他抬头看向墙面上的镜子,镜子里的另一个他眼尾泛着红,晶莹水珠粘在浓密的睫毛上,整张脸都露出不自然的绯红,他从未见过自己这般模样,镜中的人简直就是另一个自己。
仅仅是过了片刻,他就觉得这里的温度也渐渐热了起来,他走到另一侧,将窗户开得更大了些,让冷风直接吹在自己的身上。
外面没有什么人,几乎全校的人都在这座恢弘的礼堂里参加舞会,这里远离礼堂中央,听不到舞会的乐曲,只听得到风声和他心底躁动的声音。
他抵抗着那股莫名的燥意,脑中又不自觉浮现出秦墨寒的那双墨色的瞳孔,冰冷、危险,仿佛踏错一步就会掉入深不见底的黑洞,却又吸引着他一点点走进。

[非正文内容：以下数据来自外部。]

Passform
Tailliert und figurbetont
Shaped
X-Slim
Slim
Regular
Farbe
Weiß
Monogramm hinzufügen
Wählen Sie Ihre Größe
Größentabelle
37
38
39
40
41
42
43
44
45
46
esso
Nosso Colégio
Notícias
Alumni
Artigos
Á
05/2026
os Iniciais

明明现在这样才是最好的选择,秦墨寒会将注意力渐渐从他身上移开,他吸血鬼的身份也不会这么快被觉察。
可是,这却都不是他想要的。
他好像那块被丢弃的饼干,随意躺在这块潮湿阴暗的角落,那明亮华丽的礼堂,从来都不属于他,他哪里来的自信,总是在奢望那些他得不到的东西。
身体的燥热渐渐消失,风吹干了他脸上的水珠,连同他的眼泪,躁动的心也在这凛冽的风中降了温,一片死寂。
他阖上窗户,风声消失了,耳边却突然传来另一道声音:
“我说过,我们还会再见的,林之遥。”
他还未来得及转身,下一刻,只觉脖颈一痛,他便失去了意识。
-
“你好,能请你跳一支舞吗?”
“不好意思,我在等我的舞伴。”
礼堂中央,路毅放下酒杯,回绝了来邀请他跳舞的人。
他看向墙壁上的钟摆,自林之遥离开已经过去了很久,他心里逐渐不安起来。
他再次环顾四周,突然发现对面席位上那个一直盯着他们看的神秘男人也不见了,当时他就觉得那人很奇怪,直觉告诉他林之遥可能出了事!

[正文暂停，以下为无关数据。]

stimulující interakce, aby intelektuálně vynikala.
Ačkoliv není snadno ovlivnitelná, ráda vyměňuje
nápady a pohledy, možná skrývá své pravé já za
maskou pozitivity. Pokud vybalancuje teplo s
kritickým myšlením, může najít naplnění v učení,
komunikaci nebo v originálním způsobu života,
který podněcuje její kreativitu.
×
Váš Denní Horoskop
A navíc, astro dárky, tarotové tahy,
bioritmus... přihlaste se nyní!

他迅速起身,离开舞会现场,在人群中辨别着驳杂的气息,沿着林之遥留下的淡淡痕迹寻了过去,最终来到了草莓气息最浓郁的地方——三楼角落里一间房门紧闭的休息室。
林之遥为什么会在这里?
据他所知,只有一些有身份的人才能借用礼堂里的休息室,可他管不了那么多了。
他正要上前,从旁边休息室里走出一人,挡在了门前。
他仔细一看,这人很眼熟,正是林之遥的同学,柳华倾。
“你怎么在这?”
“这话应该我问你吧。”
他没功夫理会眼前这人,只想快点找到林之遥,可他往哪边走,柳华倾就往哪边挡,他眉头紧蹙:
“你这人有病吧。”
“你叫路毅是吧,林之遥的室友。我劝你最好不要进去,得罪了里面的人,你可承担不起。”
“柳华倾,你到底要对林之遥做什么?”
“不是我要做什么,是你不能搅了他们的好事。”
他们?
柳华倾在这里,那里面的能是谁?
难道是柳华倾的哥哥,柳华夜?
他记得前辈们说过,那个叫柳华夜的人很危险,是高年级的生物老师,万一碰上了一定要小心。
不好,林之遥有危险!
他看着面前紧闭的房门,窥不见里面的场景,也听不见里面的一点声音。
他很想冲进去救人,可若是被柳家盯上,他的身份经不起查,不但救不了人,反而会自身难保。
这个时候,能找谁来帮忙?
......
“秦墨寒?!”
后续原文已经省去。